** TEXT UNDER STUDY follows **
# Starting right, the FIRST time..



## gb-const (Nov 16, 2014)

Hello everyone,

First off, thank you for taking a few minutes to stop by and read. Thanks in advance for advice and suggestions.

For what it may apply to, I am located in the State of Texas. My father and I work in the same company at the moment, and are looking to start our own contracting business, mainly in concrete work and excavation. 

I am thinking to go with LLC structured business, as it would seem to be not so complicated (for starters), and would (hopefully) provide the added coverage as compared to Sole-Proprietor/DBA, in coverage and tax purposes. What are your thoughts on this? Additionally, we are thinking, if successful--operating under an "umbrella" LLC, and having multiple businesses under different names (DBA). 

Next, for filing for the business entities, I am considering to use LegalZoom for the basic plan. Since the EIN and Sales Tax paperwork it free to apply through my State's website, I can do this myself. BUT, should I speak to an Attorney first, and take them on as my business Attorney, and have him/her file for me? What is something you did when starting out, or wish you had done differently?

Now, on to employees. Being as our business will deal with concrete, and to have a decent project completion time, we would be looking to take on 2-5 additional employees, aside from my Father and I (both being Managing-Members). How do the majority of you manage Payroll, Accounts Rec/Payable, etc?? I was thinking to use QuickBooks for the early-stages of the business, and shoot from there.

I may have some more questions later on, so thank you for your patience and response.

-Steven


----------



## tedanderson (May 19, 2010)

Everything you are thinking about is good but the first thing that I would focus on is having all of the necessary insurances, bonding, and licensing. 

I personally like operating under a DBA to manage anonymous complaints and frivolous lawsuits. That way the people who actually do business with me know how to find me if they have a problem. Anyone else who goes after me as a matter of mistaken identity or looking for an easy payday, it's going to take some work to locate the proprietor (me). By that time I know who they are and I can check my records to see if they were actually a customer of mine or not.


----------



## mikeswoods (Oct 11, 2008)

Before you speak to an attourny --I would speak to a good accountant.

The accountant will guide you to the best choice,tax wise, to structure the business--
The accountant will also know how to handle the employee taxes and workmans comp.

If you choose well--they will also know of insurance companies,lawyers and other resources.

Just a thought-----


----------



## Spencer (Jul 6, 2005)

Good call of starting out as an LLC. I didn't my first year and its going to cost me quite a bit of extra coin to the tax man. 

If you form an LLC. The best option for me is to form an LLC and file as an S-Corp. This allows you to have the tax advantage of an S-Corp with the annoying extra paperwork of a formal S-Corp.

By going the LLC/Scorp route you can pay yourself a "normal" salary and then pay yourself a distribution at the end of the year that is not taxed FICA and maybe some other stuff. It saves a good 10% that doesn't have to go to the tax man.

I've got a meeting on Monday to start looking into getting mine setup for the coming year.


----------



## Spencer (Jul 6, 2005)

gb-const said:


> Now, on to employees. Being as our business will deal with concrete, and to have a decent project completion time, we would be looking to take on 2-5 additional employees, aside from my Father and I (both being Managing-Members). How do the majority of you manage Payroll, Accounts Rec/Payable, etc?? I was thinking to use QuickBooks for the early-stages of the business, and shoot from there.
** End of TEXT UNDER STUDY **
** DATA SECTION follows **
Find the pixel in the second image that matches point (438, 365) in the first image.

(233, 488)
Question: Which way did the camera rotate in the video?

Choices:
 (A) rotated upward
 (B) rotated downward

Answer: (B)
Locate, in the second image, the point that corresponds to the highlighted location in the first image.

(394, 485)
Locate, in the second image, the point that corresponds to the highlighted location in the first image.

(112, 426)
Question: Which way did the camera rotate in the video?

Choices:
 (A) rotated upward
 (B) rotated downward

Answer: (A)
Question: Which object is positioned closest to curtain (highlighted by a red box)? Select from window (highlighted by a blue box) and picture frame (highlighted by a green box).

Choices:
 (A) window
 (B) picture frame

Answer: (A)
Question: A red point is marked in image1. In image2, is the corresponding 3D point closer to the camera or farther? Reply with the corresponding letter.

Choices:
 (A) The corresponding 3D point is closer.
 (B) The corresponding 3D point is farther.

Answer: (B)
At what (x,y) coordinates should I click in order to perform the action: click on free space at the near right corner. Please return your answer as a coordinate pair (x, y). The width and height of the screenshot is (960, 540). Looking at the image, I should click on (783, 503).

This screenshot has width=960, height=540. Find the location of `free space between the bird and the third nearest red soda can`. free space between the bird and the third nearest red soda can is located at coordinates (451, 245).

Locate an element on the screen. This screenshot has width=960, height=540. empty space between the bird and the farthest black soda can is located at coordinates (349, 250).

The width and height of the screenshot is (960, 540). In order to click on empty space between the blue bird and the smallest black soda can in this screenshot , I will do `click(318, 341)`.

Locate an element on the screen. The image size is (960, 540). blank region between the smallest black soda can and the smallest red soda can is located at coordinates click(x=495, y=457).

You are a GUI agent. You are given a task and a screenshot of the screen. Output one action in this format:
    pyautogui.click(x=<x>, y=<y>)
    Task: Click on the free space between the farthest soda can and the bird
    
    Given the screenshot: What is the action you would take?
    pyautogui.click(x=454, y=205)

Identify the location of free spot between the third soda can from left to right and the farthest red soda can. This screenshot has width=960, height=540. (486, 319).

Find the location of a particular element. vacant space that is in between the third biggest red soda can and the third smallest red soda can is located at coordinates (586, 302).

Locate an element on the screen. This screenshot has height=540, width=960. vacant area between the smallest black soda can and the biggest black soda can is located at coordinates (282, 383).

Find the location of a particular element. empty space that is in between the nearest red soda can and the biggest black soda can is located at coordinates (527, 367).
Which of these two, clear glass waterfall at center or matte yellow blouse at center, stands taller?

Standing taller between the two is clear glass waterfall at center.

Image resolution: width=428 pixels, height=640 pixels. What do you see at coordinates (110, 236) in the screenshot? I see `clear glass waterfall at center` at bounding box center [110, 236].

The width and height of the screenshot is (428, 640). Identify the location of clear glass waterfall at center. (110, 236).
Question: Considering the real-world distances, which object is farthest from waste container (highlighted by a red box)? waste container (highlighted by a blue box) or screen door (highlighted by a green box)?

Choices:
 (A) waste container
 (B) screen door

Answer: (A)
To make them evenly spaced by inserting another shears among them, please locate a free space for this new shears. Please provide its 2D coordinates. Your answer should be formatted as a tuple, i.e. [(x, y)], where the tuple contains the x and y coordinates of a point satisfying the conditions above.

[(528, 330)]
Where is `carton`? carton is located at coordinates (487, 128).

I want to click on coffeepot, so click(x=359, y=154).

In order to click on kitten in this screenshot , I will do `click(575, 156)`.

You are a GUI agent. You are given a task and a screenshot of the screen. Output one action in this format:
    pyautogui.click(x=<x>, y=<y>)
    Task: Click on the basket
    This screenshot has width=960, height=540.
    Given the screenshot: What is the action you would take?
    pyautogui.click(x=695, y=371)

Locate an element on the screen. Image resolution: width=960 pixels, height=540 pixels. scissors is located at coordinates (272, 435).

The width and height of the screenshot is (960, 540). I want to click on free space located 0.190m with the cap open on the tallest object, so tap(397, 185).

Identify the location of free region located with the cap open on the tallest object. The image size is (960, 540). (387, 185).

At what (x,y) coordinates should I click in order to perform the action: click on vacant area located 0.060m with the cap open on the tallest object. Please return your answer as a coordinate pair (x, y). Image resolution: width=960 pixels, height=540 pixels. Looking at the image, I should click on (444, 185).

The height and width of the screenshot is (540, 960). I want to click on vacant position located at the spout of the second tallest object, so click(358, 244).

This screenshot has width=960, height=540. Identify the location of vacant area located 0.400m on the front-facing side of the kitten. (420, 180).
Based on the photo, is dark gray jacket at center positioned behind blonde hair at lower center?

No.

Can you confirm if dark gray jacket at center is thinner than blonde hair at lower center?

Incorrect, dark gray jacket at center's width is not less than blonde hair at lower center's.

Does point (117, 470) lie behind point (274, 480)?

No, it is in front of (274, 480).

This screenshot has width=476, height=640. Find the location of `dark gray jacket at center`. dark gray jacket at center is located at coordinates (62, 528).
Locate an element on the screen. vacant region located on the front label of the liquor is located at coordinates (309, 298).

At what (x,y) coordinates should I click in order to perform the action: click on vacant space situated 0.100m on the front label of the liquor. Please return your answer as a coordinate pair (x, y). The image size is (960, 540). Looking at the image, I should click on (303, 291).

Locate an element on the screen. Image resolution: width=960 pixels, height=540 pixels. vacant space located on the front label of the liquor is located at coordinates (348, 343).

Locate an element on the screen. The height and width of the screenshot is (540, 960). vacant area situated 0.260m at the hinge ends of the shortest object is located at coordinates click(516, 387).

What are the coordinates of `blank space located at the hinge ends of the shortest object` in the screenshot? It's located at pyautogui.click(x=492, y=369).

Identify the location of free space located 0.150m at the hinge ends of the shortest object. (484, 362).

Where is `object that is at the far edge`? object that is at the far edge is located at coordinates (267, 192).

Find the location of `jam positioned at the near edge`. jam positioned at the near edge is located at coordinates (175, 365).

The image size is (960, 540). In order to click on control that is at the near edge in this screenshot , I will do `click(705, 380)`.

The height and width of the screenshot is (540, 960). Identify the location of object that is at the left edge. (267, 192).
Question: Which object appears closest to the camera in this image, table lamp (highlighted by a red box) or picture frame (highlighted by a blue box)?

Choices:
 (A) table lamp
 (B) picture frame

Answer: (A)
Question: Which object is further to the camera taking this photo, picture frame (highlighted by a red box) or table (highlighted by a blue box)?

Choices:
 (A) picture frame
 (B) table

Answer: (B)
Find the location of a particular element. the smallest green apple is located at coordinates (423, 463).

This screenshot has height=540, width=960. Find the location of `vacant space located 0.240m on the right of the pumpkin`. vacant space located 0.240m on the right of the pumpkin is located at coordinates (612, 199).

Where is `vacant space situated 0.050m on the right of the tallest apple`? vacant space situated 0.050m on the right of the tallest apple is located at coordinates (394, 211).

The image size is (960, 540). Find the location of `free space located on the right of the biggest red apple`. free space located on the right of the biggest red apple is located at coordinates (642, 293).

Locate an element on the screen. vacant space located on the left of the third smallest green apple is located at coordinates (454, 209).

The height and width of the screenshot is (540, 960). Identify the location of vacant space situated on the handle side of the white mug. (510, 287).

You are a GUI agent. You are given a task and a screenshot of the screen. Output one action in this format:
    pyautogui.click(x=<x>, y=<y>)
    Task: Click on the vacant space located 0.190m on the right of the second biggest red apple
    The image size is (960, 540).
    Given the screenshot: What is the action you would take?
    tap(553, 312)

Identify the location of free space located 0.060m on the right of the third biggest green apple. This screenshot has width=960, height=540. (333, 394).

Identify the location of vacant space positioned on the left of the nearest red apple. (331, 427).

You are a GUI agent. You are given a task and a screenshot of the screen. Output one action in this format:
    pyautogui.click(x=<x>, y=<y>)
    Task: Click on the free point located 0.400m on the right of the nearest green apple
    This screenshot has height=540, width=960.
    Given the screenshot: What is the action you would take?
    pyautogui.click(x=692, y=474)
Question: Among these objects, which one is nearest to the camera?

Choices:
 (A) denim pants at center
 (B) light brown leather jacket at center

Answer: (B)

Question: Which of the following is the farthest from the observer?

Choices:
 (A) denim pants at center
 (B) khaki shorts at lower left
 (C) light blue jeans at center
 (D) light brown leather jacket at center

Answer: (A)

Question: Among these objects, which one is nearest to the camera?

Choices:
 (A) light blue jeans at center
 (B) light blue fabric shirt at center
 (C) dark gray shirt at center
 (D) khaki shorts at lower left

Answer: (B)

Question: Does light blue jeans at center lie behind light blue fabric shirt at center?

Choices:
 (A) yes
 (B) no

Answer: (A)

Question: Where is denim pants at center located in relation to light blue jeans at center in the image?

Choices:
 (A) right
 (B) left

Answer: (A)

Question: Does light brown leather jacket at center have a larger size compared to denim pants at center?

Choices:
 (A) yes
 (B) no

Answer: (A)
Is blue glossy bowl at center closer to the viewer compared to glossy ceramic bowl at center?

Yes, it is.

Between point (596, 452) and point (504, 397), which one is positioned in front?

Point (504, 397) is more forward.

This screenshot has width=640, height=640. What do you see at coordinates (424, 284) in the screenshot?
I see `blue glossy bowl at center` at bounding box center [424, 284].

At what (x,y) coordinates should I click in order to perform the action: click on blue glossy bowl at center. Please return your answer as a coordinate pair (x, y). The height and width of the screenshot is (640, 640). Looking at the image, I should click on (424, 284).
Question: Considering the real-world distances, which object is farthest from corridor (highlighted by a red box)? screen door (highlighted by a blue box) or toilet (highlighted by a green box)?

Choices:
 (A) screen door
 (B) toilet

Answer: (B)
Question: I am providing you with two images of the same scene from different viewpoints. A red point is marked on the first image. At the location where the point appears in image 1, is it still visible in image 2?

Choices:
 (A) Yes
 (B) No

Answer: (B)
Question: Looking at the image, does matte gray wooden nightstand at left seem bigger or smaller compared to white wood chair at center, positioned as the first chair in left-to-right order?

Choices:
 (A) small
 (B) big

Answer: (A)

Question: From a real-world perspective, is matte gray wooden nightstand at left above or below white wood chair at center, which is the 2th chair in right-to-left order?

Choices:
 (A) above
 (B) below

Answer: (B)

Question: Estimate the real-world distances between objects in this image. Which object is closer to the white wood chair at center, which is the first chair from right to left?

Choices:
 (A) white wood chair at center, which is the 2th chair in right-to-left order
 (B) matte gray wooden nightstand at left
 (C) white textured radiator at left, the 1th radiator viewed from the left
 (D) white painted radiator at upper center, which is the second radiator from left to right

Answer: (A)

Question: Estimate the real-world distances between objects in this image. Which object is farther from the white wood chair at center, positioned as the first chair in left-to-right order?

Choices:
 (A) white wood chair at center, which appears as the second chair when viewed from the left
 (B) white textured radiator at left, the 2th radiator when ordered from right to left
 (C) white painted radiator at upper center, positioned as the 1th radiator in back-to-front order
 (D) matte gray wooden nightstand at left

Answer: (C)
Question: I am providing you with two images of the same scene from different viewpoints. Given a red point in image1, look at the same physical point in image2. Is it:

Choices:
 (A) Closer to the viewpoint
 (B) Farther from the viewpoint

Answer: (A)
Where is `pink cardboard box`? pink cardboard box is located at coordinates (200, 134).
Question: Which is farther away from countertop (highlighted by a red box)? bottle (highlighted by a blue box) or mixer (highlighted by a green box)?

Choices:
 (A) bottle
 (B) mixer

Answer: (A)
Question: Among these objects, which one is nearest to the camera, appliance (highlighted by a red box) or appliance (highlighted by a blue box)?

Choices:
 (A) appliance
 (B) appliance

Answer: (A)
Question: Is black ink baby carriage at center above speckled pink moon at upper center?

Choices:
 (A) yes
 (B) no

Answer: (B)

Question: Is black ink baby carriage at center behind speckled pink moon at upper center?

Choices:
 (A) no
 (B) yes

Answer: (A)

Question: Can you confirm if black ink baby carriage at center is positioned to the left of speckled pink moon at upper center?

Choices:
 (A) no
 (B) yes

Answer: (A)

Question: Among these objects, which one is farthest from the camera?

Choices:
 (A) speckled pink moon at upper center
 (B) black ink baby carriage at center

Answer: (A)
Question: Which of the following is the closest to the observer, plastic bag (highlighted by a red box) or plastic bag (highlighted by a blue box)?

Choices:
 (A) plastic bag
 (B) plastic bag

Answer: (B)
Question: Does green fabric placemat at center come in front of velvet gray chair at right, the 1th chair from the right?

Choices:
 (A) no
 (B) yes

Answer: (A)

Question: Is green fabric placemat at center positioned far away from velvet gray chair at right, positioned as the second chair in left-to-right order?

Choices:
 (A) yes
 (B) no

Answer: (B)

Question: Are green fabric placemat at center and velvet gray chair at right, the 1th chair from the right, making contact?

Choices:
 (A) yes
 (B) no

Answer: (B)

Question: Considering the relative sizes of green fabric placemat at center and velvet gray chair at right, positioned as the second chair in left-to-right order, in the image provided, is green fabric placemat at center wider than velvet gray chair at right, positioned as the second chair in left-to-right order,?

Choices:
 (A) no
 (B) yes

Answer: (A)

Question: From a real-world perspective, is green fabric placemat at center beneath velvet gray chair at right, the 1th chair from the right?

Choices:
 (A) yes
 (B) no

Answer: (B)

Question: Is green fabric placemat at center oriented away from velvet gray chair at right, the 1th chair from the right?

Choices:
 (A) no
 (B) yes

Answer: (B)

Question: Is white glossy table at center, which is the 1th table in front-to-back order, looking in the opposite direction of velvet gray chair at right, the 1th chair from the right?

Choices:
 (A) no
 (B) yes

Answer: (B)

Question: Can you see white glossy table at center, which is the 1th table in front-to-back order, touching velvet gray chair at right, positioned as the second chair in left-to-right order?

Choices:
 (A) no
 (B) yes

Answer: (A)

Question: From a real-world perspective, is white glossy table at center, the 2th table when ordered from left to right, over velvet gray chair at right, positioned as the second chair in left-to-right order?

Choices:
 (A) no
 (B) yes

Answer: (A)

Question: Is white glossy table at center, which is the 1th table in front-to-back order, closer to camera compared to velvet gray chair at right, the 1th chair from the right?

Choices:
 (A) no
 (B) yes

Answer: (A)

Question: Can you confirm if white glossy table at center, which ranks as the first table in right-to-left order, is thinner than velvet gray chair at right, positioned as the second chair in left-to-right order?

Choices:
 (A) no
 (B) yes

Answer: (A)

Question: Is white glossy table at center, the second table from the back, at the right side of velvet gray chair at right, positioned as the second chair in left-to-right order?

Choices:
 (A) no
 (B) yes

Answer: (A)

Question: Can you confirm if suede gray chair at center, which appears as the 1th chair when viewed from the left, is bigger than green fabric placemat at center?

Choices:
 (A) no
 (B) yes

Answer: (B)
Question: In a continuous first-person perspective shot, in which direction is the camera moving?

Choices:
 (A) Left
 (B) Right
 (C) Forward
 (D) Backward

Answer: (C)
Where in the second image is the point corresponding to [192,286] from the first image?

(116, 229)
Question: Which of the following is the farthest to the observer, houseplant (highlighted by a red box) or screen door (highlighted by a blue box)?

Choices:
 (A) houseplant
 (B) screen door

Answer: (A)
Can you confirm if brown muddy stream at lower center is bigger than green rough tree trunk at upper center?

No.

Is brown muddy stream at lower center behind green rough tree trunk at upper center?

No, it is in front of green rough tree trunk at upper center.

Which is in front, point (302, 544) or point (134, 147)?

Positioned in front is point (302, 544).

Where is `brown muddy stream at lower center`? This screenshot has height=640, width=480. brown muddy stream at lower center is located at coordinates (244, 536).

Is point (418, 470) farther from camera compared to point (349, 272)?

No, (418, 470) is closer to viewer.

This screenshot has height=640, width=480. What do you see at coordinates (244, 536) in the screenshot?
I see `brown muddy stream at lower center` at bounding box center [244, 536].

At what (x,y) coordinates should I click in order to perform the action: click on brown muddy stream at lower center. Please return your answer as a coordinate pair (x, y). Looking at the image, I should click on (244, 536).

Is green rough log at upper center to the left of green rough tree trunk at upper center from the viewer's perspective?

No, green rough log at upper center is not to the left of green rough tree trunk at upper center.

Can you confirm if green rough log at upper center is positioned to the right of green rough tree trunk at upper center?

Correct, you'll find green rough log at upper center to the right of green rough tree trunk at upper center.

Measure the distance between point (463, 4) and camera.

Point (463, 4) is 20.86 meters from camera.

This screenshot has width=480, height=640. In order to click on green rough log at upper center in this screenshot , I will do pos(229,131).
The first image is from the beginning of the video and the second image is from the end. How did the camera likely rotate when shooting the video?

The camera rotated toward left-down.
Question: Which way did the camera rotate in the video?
** End of DATA SECTION **
WORK ORDER 1: Decide whether each statement agrees with the thread on starting a contracting business, answering yes or no and quoting the deciding words from it: (a) mikeswoods recommends talking to an accountant before an attorney; (b) Steven expects to hire more than ten employees besides himself and his father; (c) Spencer claims the LLC/S-Corp route saves about 10% in taxes.
WORK ORDER 2: Please carry the thread on starting a contracting business forward from the point where it stops, writing the next part.

ANSWER 1:
(a) Yes: "Before you speak to an attourny --I would speak to a good accountant."
(b) No: "we would be looking to take on 2-5 additional employees, aside from my Father and I"
(c) Yes: "It saves a good 10% that doesn't have to go to the tax man."

ANSWER 2:
> 
> 
> 
> -Steven


Quickbooks has been huge to running my business successfuly. I can not say enough about it. I use quickbooks pro. 

The other part of quickbooks is getting it setup right before you start plugging numbers in. You will probably want to have an accountant set yours up. I bought a template online from a guy who was a former contractor turned accountant. It was worth every penny and it has helped tremendously. There is a learning curve but once you get it down it is extremely valuable.

Cost is $150 for the template.

http://www.powertoolssoftware.com/index.html


----------



## JBM (Mar 31, 2011)

We use a payroll company and would never be without it. It integrates into quickbooks. Down south employee leasing is popular I think, it simply adds comp to your payroll but you pay the company the entire amount.


----------



## gb-const (Nov 16, 2014)

tedanderson said:


> Everything you are thinking about is good but the first thing that I would focus on is having all of the necessary insurances, bonding, and licensing.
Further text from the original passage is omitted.